В конце своего пути он вспоминал эти выступления и так их описывал: «Стоит пронестись слуху, что он будет выступать, как уже все места заняты, трибунал полон, услужливые писцы уступают желающим свои скамьи, кругом — огромные толпы зрителей, судьи — все внимание. Вот он поднимается, чтобы говорить, и сейчас же толпа требует тишины, слышны крики одобрения и возгласы восторга. По его мановению толпа то хохочет, то рыдает»

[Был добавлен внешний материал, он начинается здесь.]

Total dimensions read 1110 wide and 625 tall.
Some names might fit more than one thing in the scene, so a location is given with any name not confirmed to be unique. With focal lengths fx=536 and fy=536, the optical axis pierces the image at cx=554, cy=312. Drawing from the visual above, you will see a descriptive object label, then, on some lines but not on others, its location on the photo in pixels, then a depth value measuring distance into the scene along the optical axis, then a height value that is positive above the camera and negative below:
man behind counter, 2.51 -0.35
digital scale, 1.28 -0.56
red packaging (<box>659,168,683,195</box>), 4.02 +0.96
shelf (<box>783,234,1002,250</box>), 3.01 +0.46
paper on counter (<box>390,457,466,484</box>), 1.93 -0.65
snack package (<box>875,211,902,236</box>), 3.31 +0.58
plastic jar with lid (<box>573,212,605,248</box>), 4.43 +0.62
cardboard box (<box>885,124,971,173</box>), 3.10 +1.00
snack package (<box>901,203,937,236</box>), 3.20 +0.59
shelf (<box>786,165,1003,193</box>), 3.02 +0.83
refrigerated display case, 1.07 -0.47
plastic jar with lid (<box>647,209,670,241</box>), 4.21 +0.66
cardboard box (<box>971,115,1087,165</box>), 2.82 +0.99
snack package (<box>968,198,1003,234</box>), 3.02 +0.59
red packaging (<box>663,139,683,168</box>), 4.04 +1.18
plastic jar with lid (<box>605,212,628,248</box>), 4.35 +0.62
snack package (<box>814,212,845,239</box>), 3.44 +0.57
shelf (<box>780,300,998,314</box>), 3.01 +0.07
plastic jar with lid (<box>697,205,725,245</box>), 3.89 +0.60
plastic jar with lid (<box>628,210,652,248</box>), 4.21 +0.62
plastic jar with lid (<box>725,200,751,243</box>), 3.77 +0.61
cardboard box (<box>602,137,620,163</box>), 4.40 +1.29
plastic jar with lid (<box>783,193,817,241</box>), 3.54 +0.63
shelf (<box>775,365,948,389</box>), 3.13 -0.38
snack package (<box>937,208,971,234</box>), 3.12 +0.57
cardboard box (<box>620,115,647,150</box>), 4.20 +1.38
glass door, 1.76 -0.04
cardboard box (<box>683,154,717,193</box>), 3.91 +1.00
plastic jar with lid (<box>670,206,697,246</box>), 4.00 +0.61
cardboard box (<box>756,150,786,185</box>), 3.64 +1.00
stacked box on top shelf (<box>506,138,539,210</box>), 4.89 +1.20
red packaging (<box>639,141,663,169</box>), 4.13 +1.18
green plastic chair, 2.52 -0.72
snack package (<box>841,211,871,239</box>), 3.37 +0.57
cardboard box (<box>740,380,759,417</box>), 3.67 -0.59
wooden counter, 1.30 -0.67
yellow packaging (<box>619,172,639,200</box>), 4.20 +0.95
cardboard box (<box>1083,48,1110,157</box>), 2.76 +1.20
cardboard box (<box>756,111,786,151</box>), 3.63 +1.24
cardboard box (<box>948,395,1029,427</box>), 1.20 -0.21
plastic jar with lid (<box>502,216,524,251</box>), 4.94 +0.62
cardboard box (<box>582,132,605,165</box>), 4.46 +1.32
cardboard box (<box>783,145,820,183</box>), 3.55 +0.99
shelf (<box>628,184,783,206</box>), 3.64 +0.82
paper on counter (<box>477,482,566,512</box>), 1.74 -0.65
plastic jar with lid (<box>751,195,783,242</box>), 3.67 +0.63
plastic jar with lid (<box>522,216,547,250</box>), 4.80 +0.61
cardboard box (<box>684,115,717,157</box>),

Но что же влекло к нему все эти толпы восторженных обожателей? Дело в том, что у него было совершенно новое, дотоле неслыханное красноречие
Доселе ораторы избирали себе каждый свой стиль в зависимости от способностей и темперамента. Одни говорили четко и сжато, как Котта; другие любили патетические тирады и звенящие чувствами фразы, как Гортензий; были и такие, которые не брезговали балаганными шутками. Но с Цицероном все было совершенно иначе. Его уголовные речи — это нечто удивительное. Это вовсе не цепь строгих логических доводов. Но это и не прочувствованные монологи. Нет! Это нечто совсем иное. Цицерон рисует яркие портреты действующих лиц; все эти люди находятся друг с другом в сложных отношениях, их связывает множество запутанных нитей. И вдруг происходит убийство… Таким образом, он развертывает перед нами захватывающий детективный роман. Тайный преступник, простодушная жертва, интриги, тонкие расчеты, денежные аферы, любовь, ревность — все проходит перед слушателями, словно в волшебном калейдоскопе. Изобретательности Цицерона нет конца. Он пользуется средствами трагедии, комедии, мелодрамы и фарса. То он произносит красивое торжественное рассуждение о природе преступления и чувствах преступника, то вдруг прерывает его живым диалогом действующих лиц. Он описывает мрачные зловещие убийства, от которых бледнеют и трепещут даже бывалые судьи, и неожиданно переходит к комическим сценкам. Иногда перед нами действительно волнующее загадочное дело. Но иногда нудный скучный процесс. У другого адвоката не только зрители, присяжные бы уснули! Но Цицерон умеет подать его с таким блеском, оживить такими яркими сценами и разговорами, что его слушают не отрываясь. Внезапно он сам себя прерывает и обращается прямо в зрительный зал, осыпает обвинителя неожиданными вопросами и разражается целым фейерверком острот. В результате он добивается того, что внимание зрителей не ослабевает ни на мгновение. Все хохочут, но тут он начинает говорить о муках совести — эти места он отделывал так, что они превращались в ритмическую прозу и звучали как стихи, как музыка, и действительно завораживали слушателей, как бедных пташек пение птицелова.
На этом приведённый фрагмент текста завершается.